Venendo alla selezione, mi pare che le scelte siano andate a favore di un cinema d’autore declinato secondo le forme del genere, quindi su film di qualità che però hanno voglia di dialogare con il pubblico, riguadagnandone il favore perduto.

Dei sette film, due avevano già un distributore in Germania. Ovviamente, noi cerchiamo di dare un’immagine di quello che è stato il cinema italiano dell’ultimo anno. Di conseguenza, può capitare che tra questi c’è ne sia uno come Il traditore, già in procinto di essere distribuito e però da noi messo in programma per la sua grande importanza. Poi, però, selezioniamo dei film che non hanno ancora trovato mercato e che secondo noi meriterebbero di averlo, cercando di premiare quelle operazioni che riteniamo valide. Penso per esempio a Il Primo Re, che oltre ad essermi piaciuto ritengo sia una di quei progetti che andrebbero sostenuti a prescindere, perché è un tentativo di proporre qualcosa di diverso e di cui – secondo me – si sente il bisogno.

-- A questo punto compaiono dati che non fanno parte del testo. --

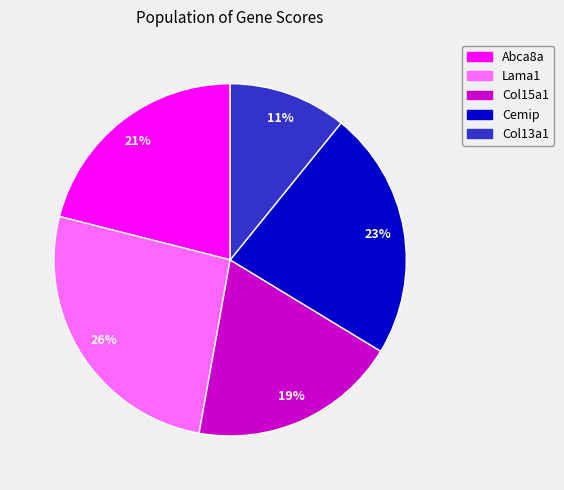

To the nearest percent, what is the average slice percentage?

20%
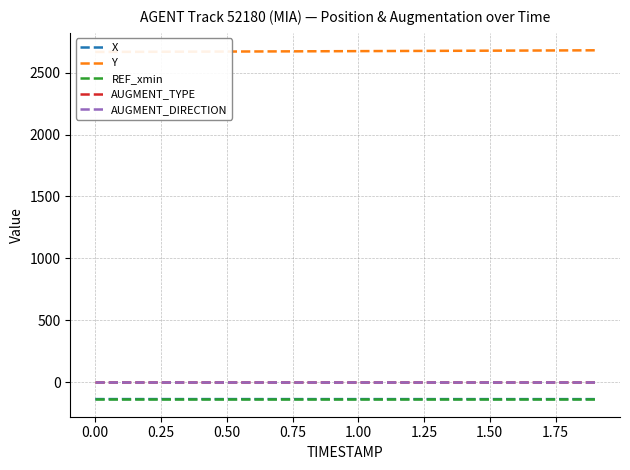

What is the minimum value for REF_xmin?

-137.7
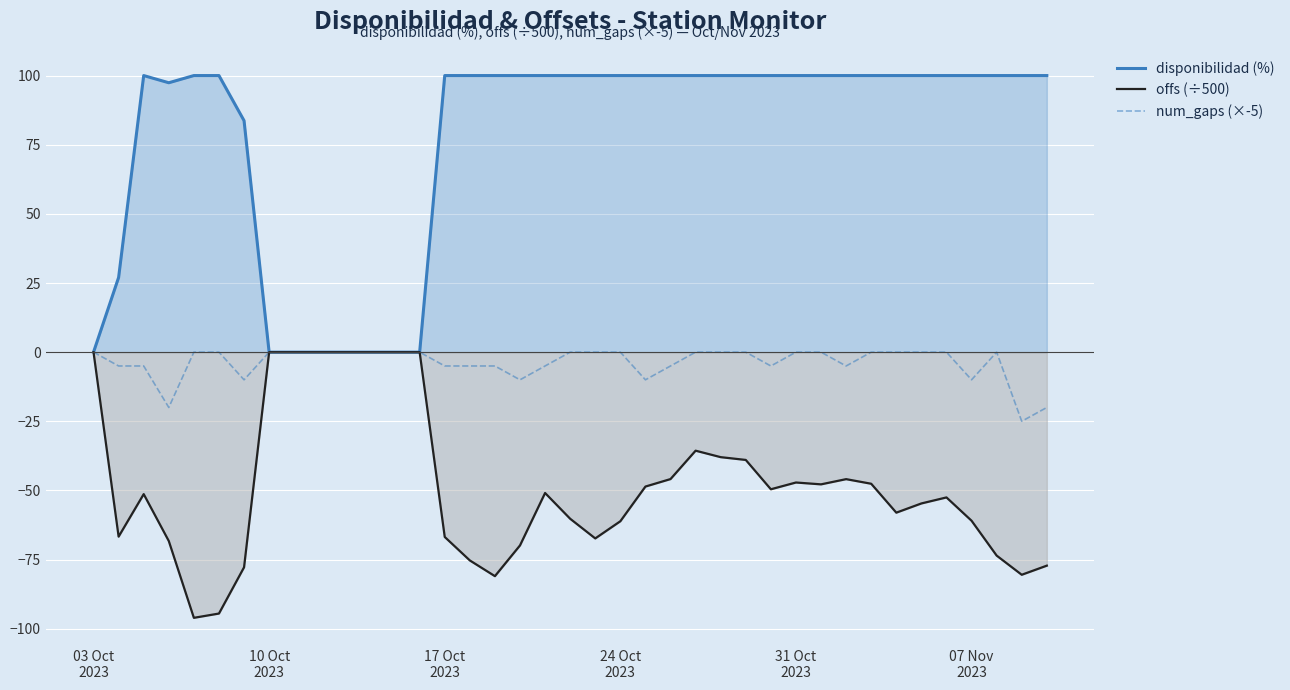

Which series has the largest total across all categories?

disponibilidad (%)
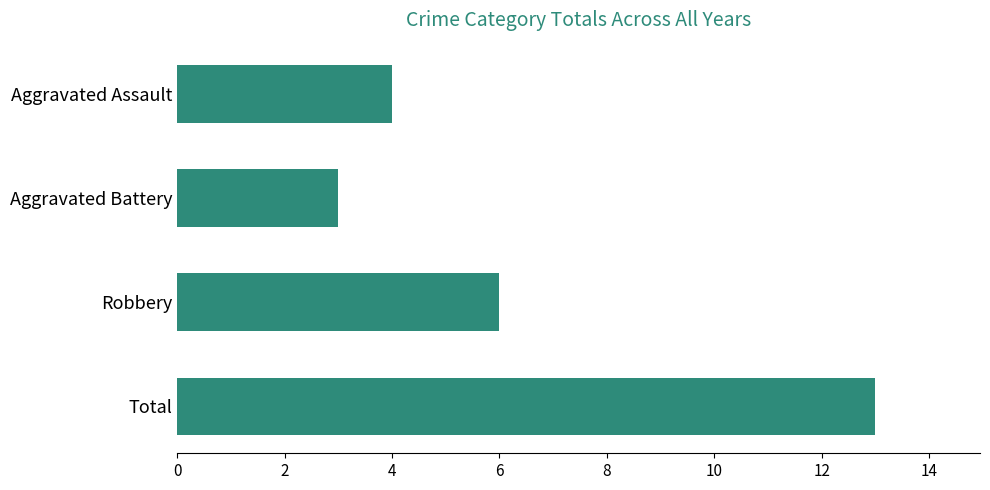

Are the bars horizontal?

Yes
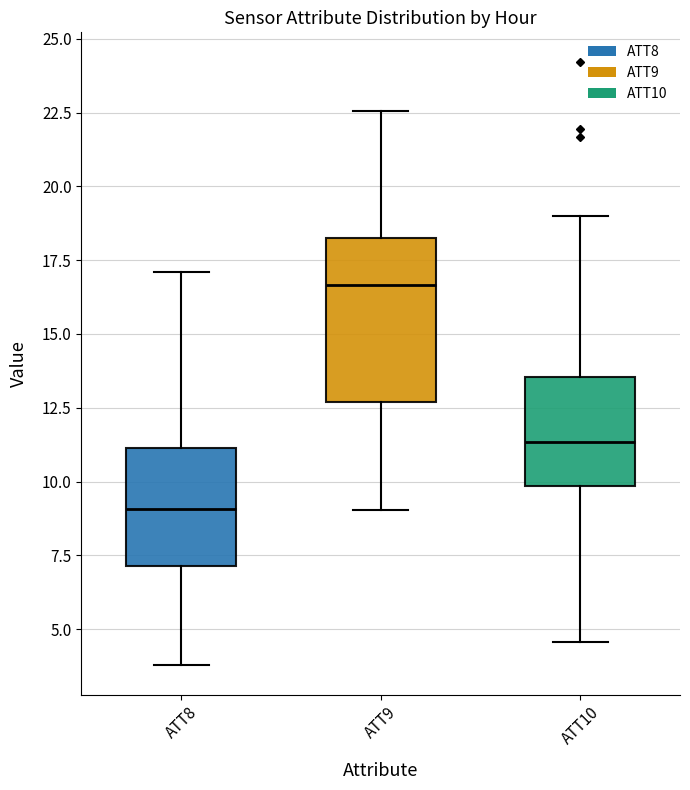

Where is the upper edge of the box for ATT10 on the y-axis? The values are not printed on the chart, so give them approximately, as read against the axis.

13.5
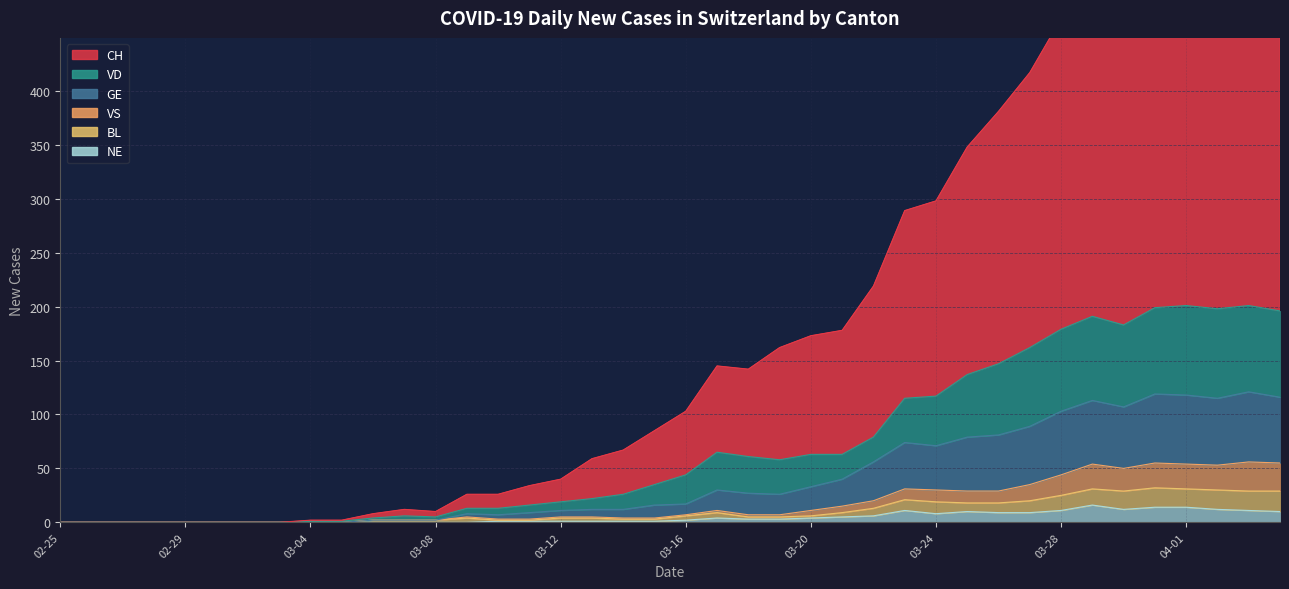

At which category is the sum across all series the highest?

2020-04-03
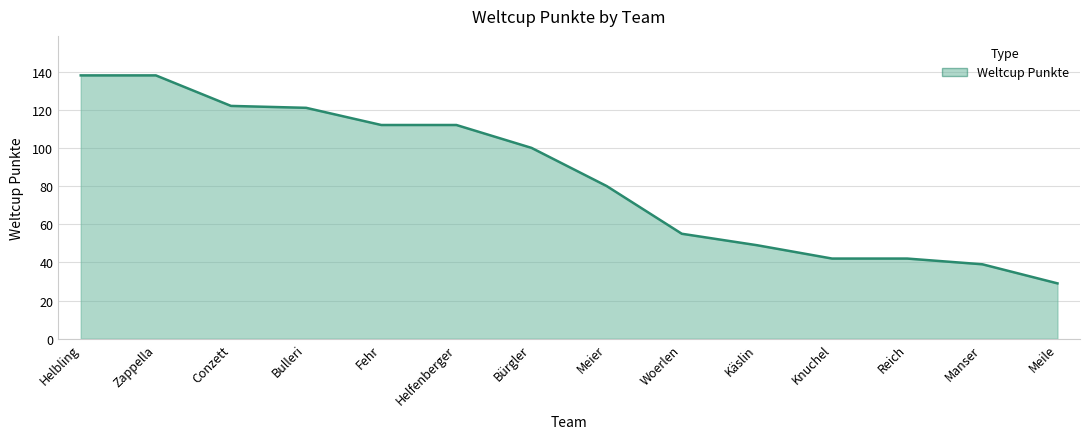

How many values are below 100?

7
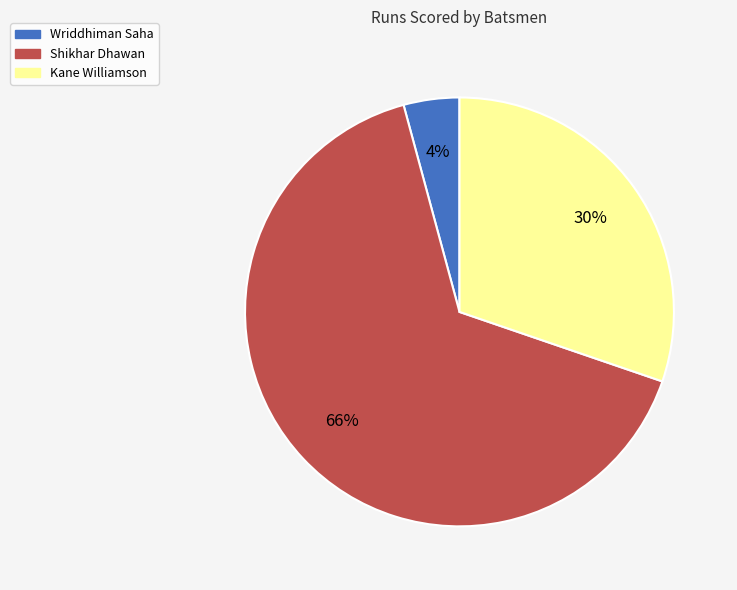

Rank the categories by value from lowest to highest.

Wriddhiman Saha, Kane Williamson, Shikhar Dhawan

Si tratta di film capaci di far riflettere e nello stesso tempo di intrattenere: parlo de Il campione di Leonardo D’Agostini o L’uomo che comprò la luna di Zucca.

L’uomo che comprò la luna lo conoscevo e ne ero rimasto particolarmente sorpreso. Non abbiamo dei veri e propri feedback ma assistendo alla proiezione del film ho visto gli spettatori divertirsi molto. Grazie alla città che è grande e internazionale, come pure all’Italia e il suo cinema, peraltro molto considerato, un’iniziativa come quella dell’Italian Film Festival Berlin può diventare una vetrina per la cultura italiana. A questo proposito, per il prossimo anno vorremmo aumentare il numero degli eventi collaterali, aggiungendo al concerto e alla lezione all’Università – tenuta quest’anno da Marco Muller – incontri con artisti legati in qualche modo al cinema, come potrebbe esserlo  per esempio, uno scrittore.

La vittoria di Santiago, Italia premia da una parte Moretti, vera e propria icona del nostro cinema, dall’altro un genere come il documentario che da anni rappresenta l’avanguardia del nostro movimento e fucina di nuovi talenti.

Non posso dirti l’esatta classifica, ma la vittoria di Moretti è stata di alcuni decimali ed è comunque significativa. Conoscendo il gusto del pubblico, mi aspettavo che Santiago, Italia avesse i requisiti per interessare il nostro pubblico, come d’altronde è capitato per gli altri film. Poi dopo, è chiaro, diventa un’operazione matematica, si contano i voti e ne vince uno solo. Però quello di Moretti ha tutte le caratteristiche per conquistare l’attenzione dello spettatore berlinese, sia quello italiano che quello tedesco.

Parlando di eventi collaterali, mi piace soffermarmi su quello che interessa Alba e Alice Rohrwacher, le quali meglio non potrebbero rappresentare il cinema italiano che riesce a farsi apprezzare al di fuori dei nostri confini.

Si tratta di un evento collaterale che però da continuità al festival. Con l’Istituto italiano di Cultura da sempre cerchiamo di dare spazio a personalità del nostro cinema. Da quattro anni, insieme al professor Retani che dell’Istituto è stato direttore fino a due mesi fa, abbiamo deciso di unire le forze anziché disperderle: da qui l’idea di una retrospettiva su una personalità del cinema italiano da proporre a ridosso del festival. Così, dopo Servillo e Verdone, abbiamo deciso di proporre Alba e Alice Rohrwacher. L’idea è quello di presentare i loro film in tre cinema di diversi quartieri di Berlino, ancora una volta nel tentativo di contaminare e di essere presenti in varie zone della città.

Il concerto di Calcutta, invece, rappresenta in musica tutto quello che è stato detto finora per il cinema.

Si, perché si tratta di un personaggio che in Italia sta andando per la maggiore e quella di Berlino è la tappa del suo primo tour europeo. La scelta di Calcutta si sposa molto con la volontà di far vedere cosa c’è di nuovo in Italia e devo dire che a una settimana dall’evento si va verso il tutto esaurito. Siamo più che soddisfatti.